Politik

Kampf gegen illegale Finanzströme G5-Gruppe will Steueroasen austrocknen

Fünf große europäische Länder, darunter auch Deutschland, sagen der Geldwäsche den Kampf an. Die sogenannte G5-Gruppe will Finanzströme weltweit verfolgen und so auch die Transparenz von Briefkastenfirmen erhöhen. In einem nächsten Schritt sollen weitere Staaten der Gruppe beitreten.

Finanzminister Wolfgang Schäuble (CDU) hat am Donnerstag mit seinen Kollegen aus Frankreich, Großbritannien, Italien und Spanien vereinbart, in einem Pilotprojekt mit dem automatischen Austausch von Daten über die "wirtschaftlich Begünstigten" von Unternehmen so schnell wie möglich zu beginnen. So soll rasch die Transparenz auch anonymer Briefkastenfirmen erhöht werden.

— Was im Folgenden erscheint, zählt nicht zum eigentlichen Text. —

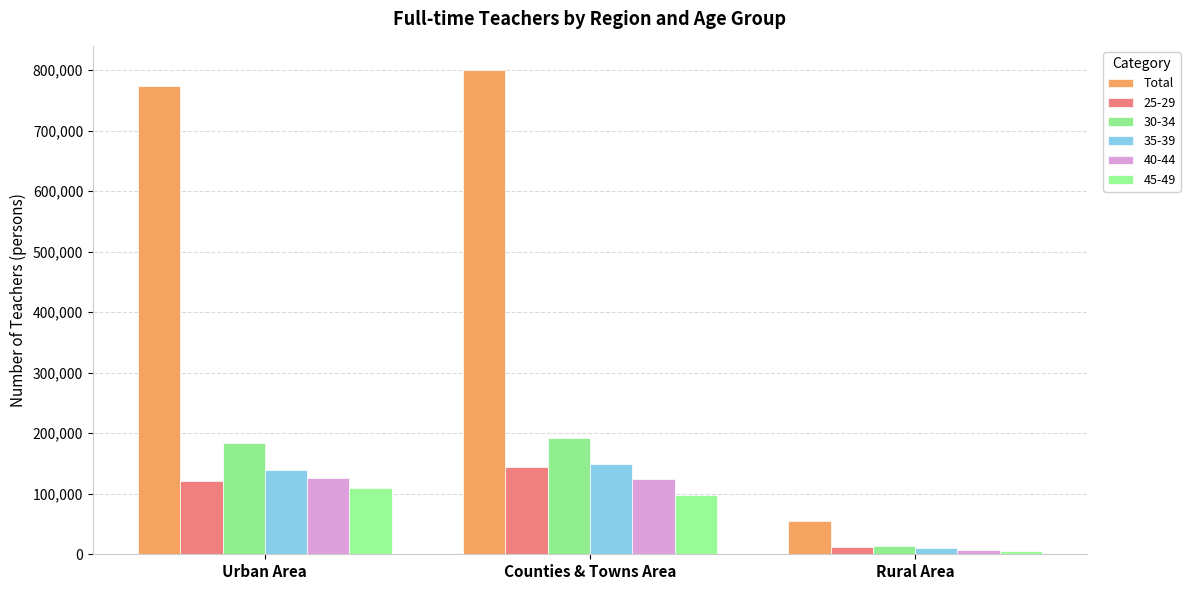

Which has a higher value, Rural Area or Urban Area?

Urban Area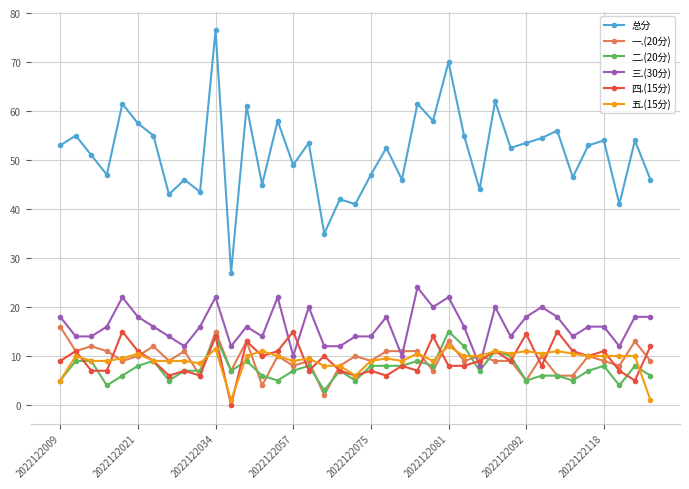

True or false: 总分 and 三.(30分) intersect in this chart.

False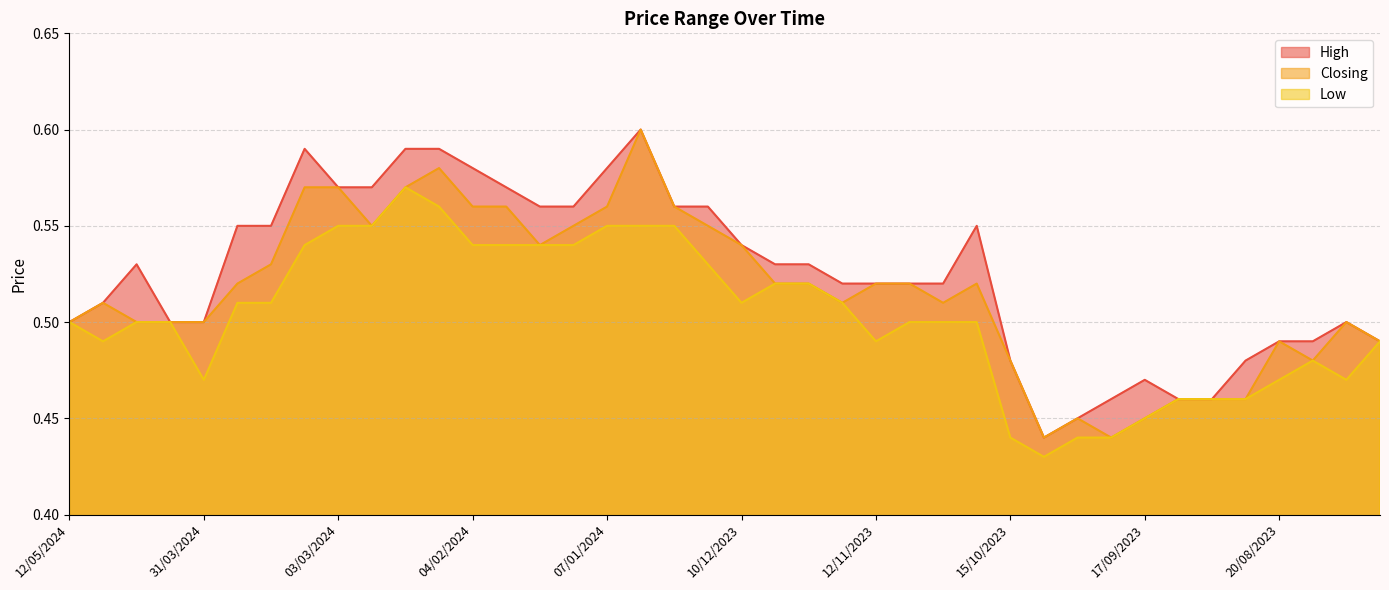

What is the sum of the Low values at 10/09/2023 and 03/03/2024?

1.0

Die sogenannte G5-Gruppe will damit beim Austrocknen von Steueroasen und illegalen Finanzströmen als Konsequenz aus den Enthüllungen der "Panama Papers" Vorreiter sein und den Druck auf andere Staaten erhöhen. Der Vorstoß der fünf Länder aus Europa sollte anschließend den anderen führenden Industrie- und Schwellenländern (G20) vorgelegt werden, die am Rande der IWF-Frühjahrstagung in Washington zu Beratungen zusammenkommen wollten.

"Mit dem Projekt so bald wie möglich starten"

In einem Brief an China, das in diesem Jahr den G20-Vorsitz hat, ist von einer ersten Maßnahme die Rede. "Aus unserer Sicht wird diese neue Initiative ein bedeutender Schritt nach vorne sein, um die Transparenz bei Informationen zu den wirtschaftlich Begünstigten zu verbessern und den Schleier der Geheimhaltung zu lüften, unter dem Kriminelle operieren", heißt es in dem Schreiben der fünf Finanzminister. "Wir wollen mit dem Projekt so bald wie praktisch möglich starten." Andere Länder und Finanzgebiete sollten folgen.

Die Fünf nutzen damit die aktuelle Debatte, die die Enthüllung über Hunderttausende Briefkastenfirmen in Panama ausgelöst hatte. Die jüngsten Ereignisse hätten gezeigt, dass eine globale Antwort und ein gemeinsames Vorgehen für mehr Transparenz notwendig seien, heißt es. Kriminelle fänden immer wieder Wege, um über weit verzweigte Konstrukte Geldwäsche, Steuerbetrug oder unrechtmäßige Finanzgeschäfte zu betreiben. Daher sollten "so schnell wie möglich" einheitliche Standards für Firmenregister geschaffen und diese miteinander vernetzt werden.

Die gemeinsame Initiative der fünf Europäer enthält im Kern Vorschläge aus dem jüngsten Zehn-Punkte-Plan Schäubles. Dieser hatte unter anderem dafür plädiert, dass weitere Länder als die bisher mehr als 90 Staaten beim automatischen Informationsaustausch von Steuer- und Finanzdaten mitziehen. Der Austausch soll 2017 starten. Die fünf Finanzminister mahnen eine rasche Umsetzung an und fordern unter anderem Panama und andere Finanzzentren auf, einzusteigen - Panama kam der Aufforderung noch am Abend nach.